(Saved entries)
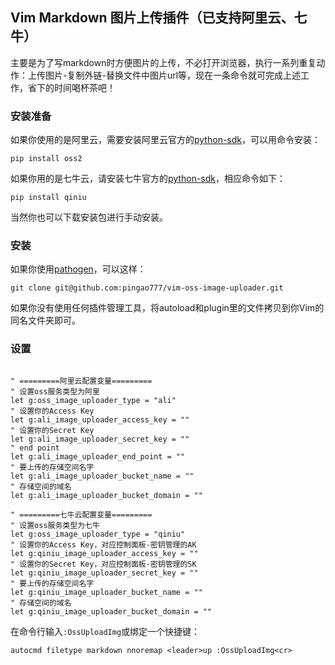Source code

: ## Vim Markdown 图片上传插件（已支持阿里云、七牛）

主要是为了写markdown时方便图片的上传，不必打开浏览器，执行一系列重复动作：上传图片-复制外链-替换文件中图片url等，现在一条命令就可完成上述工作，省下的时间喝杯茶吧！

### 安装准备

如果你使用的是阿里云，需要安装阿里云官方的[python-sdk](https://github.com/aliyun/aliyun-oss-python-sdk?spm=a2c4g.11186623.2.4.324a585ehG97Wl)，可以用命令安装：

```
pip install oss2
```

如果你用的是七牛云，请安装七牛官方的[python-sdk](https://github.com/qiniu/python-sdk)，相应命令如下：

```
pip install qiniu
```

当然你也可以下载安装包进行手动安装。

### 安装

如果你使用[pathogen](https://github.com/tpope/vim-pathogen)，可以这样：

```
git clone git@github.com:pingao777/vim-oss-image-uploader.git
```

如果你没有使用任何插件管理工具，将autoload和plugin里的文件拷贝到你Vim的同名文件夹即可。

### 设置

```vim

" =========阿里云配置变量=========
" 设置oss服务类型为阿里
let g:oss_image_uploader_type = "ali"
" 设置你的Access Key
let g:ali_image_uploader_access_key = ""
" 设置你的Secret Key
let g:ali_image_uploader_secret_key = ""
" end point
let g:ali_image_uploader_end_point = ""
" 要上传的存储空间名字
let g:ali_image_uploader_bucket_name = ""
" 存储空间的域名
let g:ali_image_uploader_bucket_domain = ""

" =========七牛云配置变量=========
" 设置oss服务类型为七牛
let g:oss_image_uploader_type = "qiniu"
" 设置你的Access Key，对应控制面板-密钥管理的AK
let g:qiniu_image_uploader_access_key = ""
" 设置你的Secret Key，对应控制面板-密钥管理的SK
let g:qiniu_image_uploader_secret_key = ""
" 要上传的存储空间名字
let g:qiniu_image_uploader_bucket_name = ""
" 存储空间的域名
let g:qiniu_image_uploader_bucket_domain = ""
```

在命令行输入`:OssUploadImg`或绑定一个快捷键：

```vim
autocmd filetype markdown nnoremap <leader>up :OssUploadImg<cr>
```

TASK OBJECTIVE: Looking at the records above, state the number of lines where the word "python" occurs, and write nothing beyond it.

RESPONSE: 2